Known as Romi Kim, 김새로미 or Skim when on stage in their drag persona. Kim has lived in various small towns and cities in British Columbia. She worked in rural South Korea in 2017 and is currently based in Vancouver. Kim searches for stories, of belonging to explain society and its hierarchies. Kim primarily works within an interdisciplinary approach in video, installation, performance and media. The themes of her artistic practice include racialization, nationality, and relationships. She often uses her own experiences to share her perspective on multifaceted identities. She obtained her Bachelor of Fine Arts at the University of Victoria in a double major of Visual Arts and Gender Studies.

Marilyn Marshall has been drawing and painting on the Sunshine Coast for twenty years. Her work is grounded in life drawing and is marked by a love of organic structures. She has shown her work regularly on the Coast, including a solo show, “Close to the Bone,” at the Gibsons Public Art Gallery in 2016. Her recent work is inspired by some classical thoughts about gender change, by visual fluctuations during chemotherapy, by playful thoughts about cross-species masquerade, and by some of her own reinventions with aging.

Identifying as non binary (now X on birth certificate), Jan Legault’schosen pronouns are: Lets Talk! Jan combines “art” with “craft” to create unique, introspective work which is often inspired by what is close at hand.. Here on the Coast, Jan’s work has been exhibited at GPAG (Carpentry for Handicats, a photo essay with music) X has been involved with Sunday in the Park with Pride in an artistic capacity. “Remembering the People: the Orlando Massacre, a Queer Community Collaborative Quilt Project” was conceived and coordinated in 2016. Elsewhere, a mixed media piece called: “i knitted my own limbic system” was shown as part of the “Abilities Festival, Connection: An International Exhibition by Artists with Disabilities”(Toronto) and “kickstART2, Festival of Disability Arts and Culture (Vancouver). Jan’s current work is an exploration of personal trans*formation. It represents acknowledgement and reclamation of self, a metamorphosis while at the same time, unexpected variables have come in to play. Both media and message reflect the show’s theme of life’s constant fluidity.

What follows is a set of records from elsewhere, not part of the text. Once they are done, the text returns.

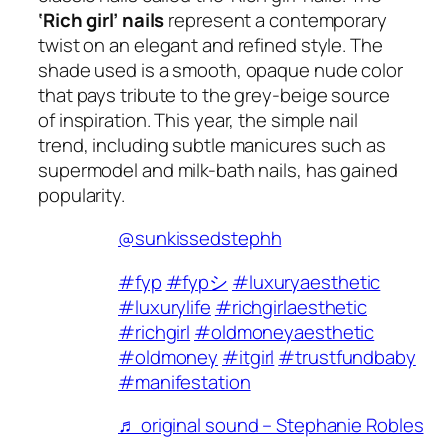
‘Rich girl’ nails
represent a contemporary
twist on an elegant and refined style. The
shade used is a smooth, opaque nude color
that pays tribute to the grey-beige source
of inspiration. This year, the simple nail
trend, including subtle manicures such as
supermodel and milk-bath nails, has gained
popularity.
@sunkissedstephh
#fyp
#fypシ
#luxuryaesthetic
#luxurylife
#richgirlaesthetic
#richgirl
#oldmoneyaesthetic
#oldmoney
#itgirl
#trustfundbaby
#manifestation
♬ original sound – Stephanie Robles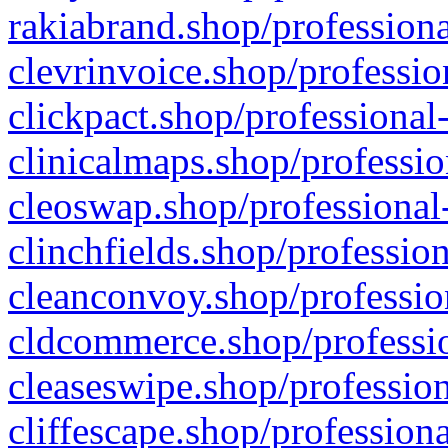
rakiabrand.shop/professiona
clevrinvoice.shop/professio
clickpact.shop/professional
clinicalmaps.shop/professio
cleoswap.shop/professional-
clinchfields.shop/professio
cleanconvoy.shop/professio
cldcommerce.shop/professio
cleaseswipe.shop/profession
cliffescape.shop/profession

Craig Cochrane is a local photographer that is commissioned for portrait, commercial, product and theatrical work. He is also known for his macro images of local flora. Craig’s previous exhibitions include Appeteasers A Toronto Burlesque Photographer, at the Liss Gallery in Toronto in 2011, and Refractions: Queer Artists of the Sunshine Coast in 2016. In 2019 Craig successfully debuted at the Sunshine Coast Art Crawl. Today Craig is working with models, performers, and a broad spectrum of local community members to create a mix of composite concept portraits and traditional portraits that speak to gender and sexuality.